2023年5月1日月曜日

司馬遼太郎「妖怪」(昭和44年)

司馬遼太郎「妖怪」を講談社文庫(1973)で読む。昭和42年から43年にかけて読売新聞に連載されたもの。応仁の乱前夜、室町時代の頽廃期を描いた619ページ大長編。
こいつはBOで110円で売られていたので確保しておいたもの。こんな作品があったことを現物を見るまで知らなかった。

熊野で亡母から室町幕府6代将軍足利義教の落胤と言われて育った源四郎は、母を失うと将軍になろうと決意して京に向かう。途中で腹大夫と出会い行動を共にする。
京では日野家の屋敷へ。当主日野勝光は源四郎の言う足利義教の落胤を信じないのだが、食客として屋敷に置いておく。

8代将軍義政の御台所日野富子も源四郎を品のある顔であると気づくのだが落胤とは考えない。母の氏素性すらもわからないのだから。

あれ?時代小説を読んでたつもりだったのだが、途中から妖怪物の怪と戦う幻想怪奇娯楽小説になっている。将軍御所の実力者今御料人ですら物の怪のように源四郎を惑わす。京の印地(ヤクザ者)となった腹大夫は神も仏も物の怪も信じないのだが、お今の屋敷で唐天子の幻術に惑わされる。

源四郎は日野屋敷を出奔して3年、関東で剣術修行と兵法を学ぶ。唐天子を斬るためにふたたび京に戻ってきたのだが、想うのは日野富子のことばかり。
生活のため盗賊団の首領となったりする。お今の屋敷に足利家の宝刀を盗みに入ったり、富子の関所を一揆で襲撃したり。しかし毎回毎回唐天子の幻術に翻弄。

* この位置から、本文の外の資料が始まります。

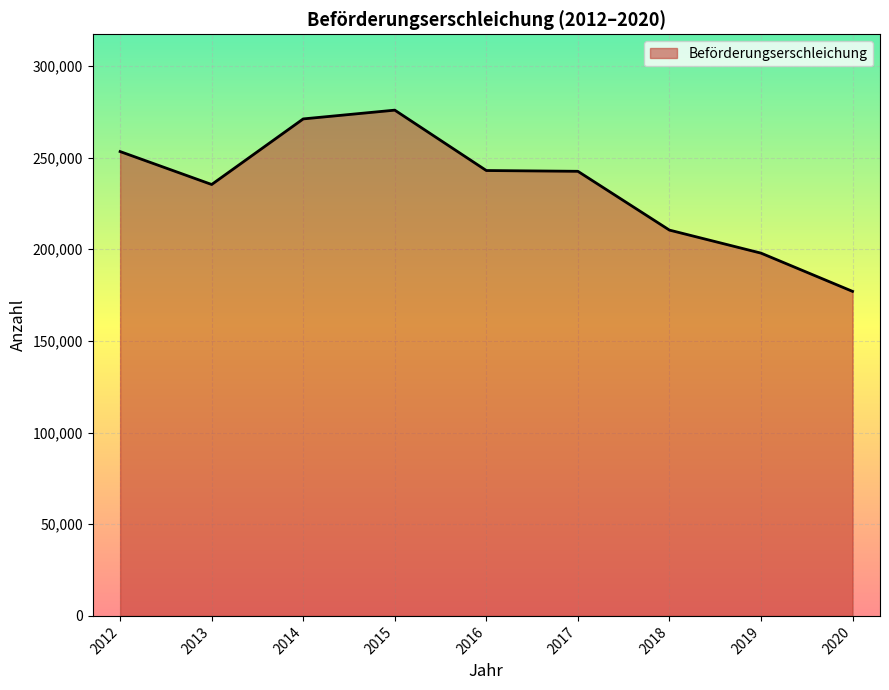

Which category has the highest value across all series?

2015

読んでも読んでもずっと幻術。夢か幻か。ずーっとそんな繰り返し。いい加減に飽きて来たw
今まで読んできたどの司馬遼太郎とも違ってた。思わせぶりに登場した人物がその後はぜんぜん登場しなかったりする。司馬の文体のリズムとテンポと理屈とも違ってた。困惑。

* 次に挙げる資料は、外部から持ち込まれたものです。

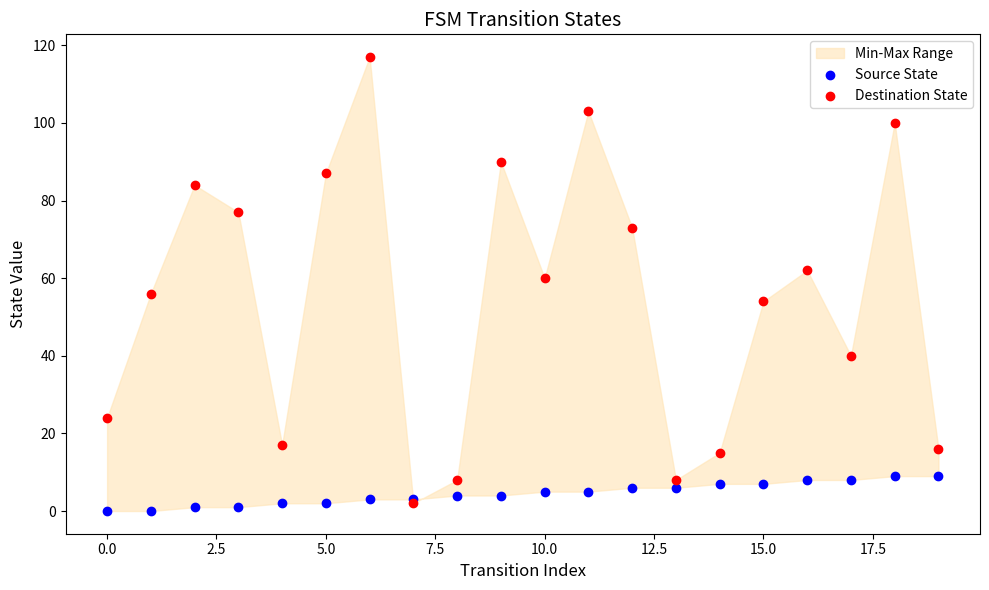

Which series reaches the minimum Y coordinate?

Source State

富子は一揆の背後にお今がいると知らされる。お今を除かねばならない。そこで兄勝光は山名宗全を頼る。富子が妊娠したらしい。男児を産んだら後見人に山名を指名する約束。
一方で将軍義政は男児が生まれるのを諦め、出家していた弟義尋を養子に考える。幕府ナンバー2の菅領細川勝元を味方に引き入れる。

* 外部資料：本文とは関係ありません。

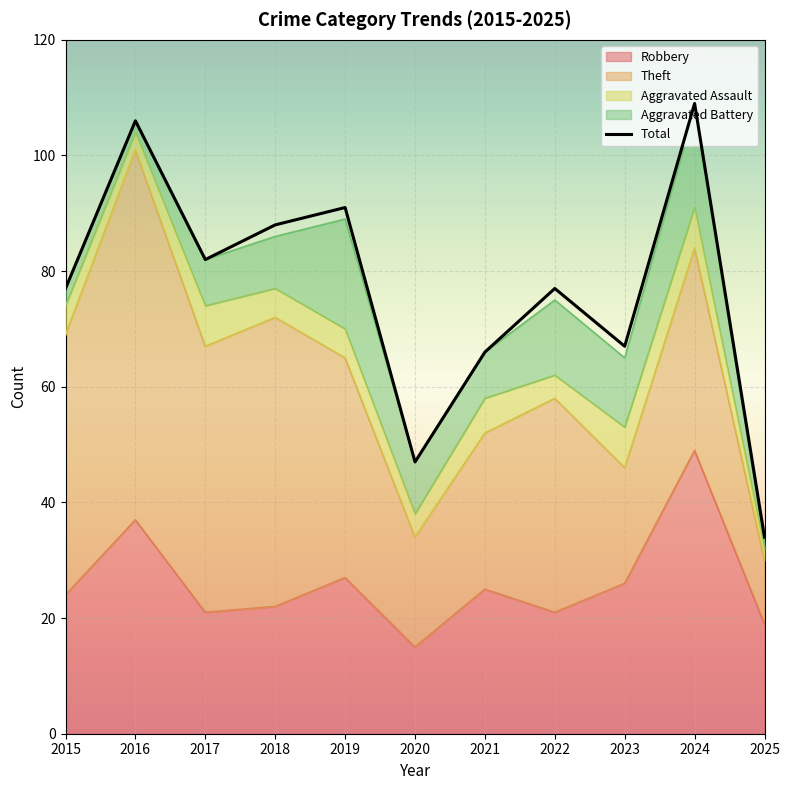

Reading left to right, list all the values displayed in this chart.

2015=77	2016=106	2017=82	2018=88	2019=91	2020=47	2021=66	2022=77	2023=67	2024=109	2025=34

細川は将軍より足利家重代の鬼斬りの太刀をお今から取り返すために、お今が唐天子を使って富子のお腹の子が流れる呪詛をした罪で捕える。お今を琵琶湖の沖ノ島へ遠流。
源四郎と腹大夫は細川の家来に。そして京は応仁の戦乱の世へ。

これは司馬遼太郎の妖怪幻戯ファンタジーラノベ?室町時代の頽廃を描くとすれば夢と現実と行き来するようなものにするしかなかったのかも。

歴史のお勉強のつもりで手に取ったのだが、まるで少年ジャンプを好きな箇所から読むような内容だった。
てか、この連載につきあった読者がほんとうにいたのか?こんなのとっくに打ち切りになってもおかしくない。はちゃめちゃだし気まぐれすぎる。とてつもなく長かったのに急に終わって何もしみじみ感慨がない。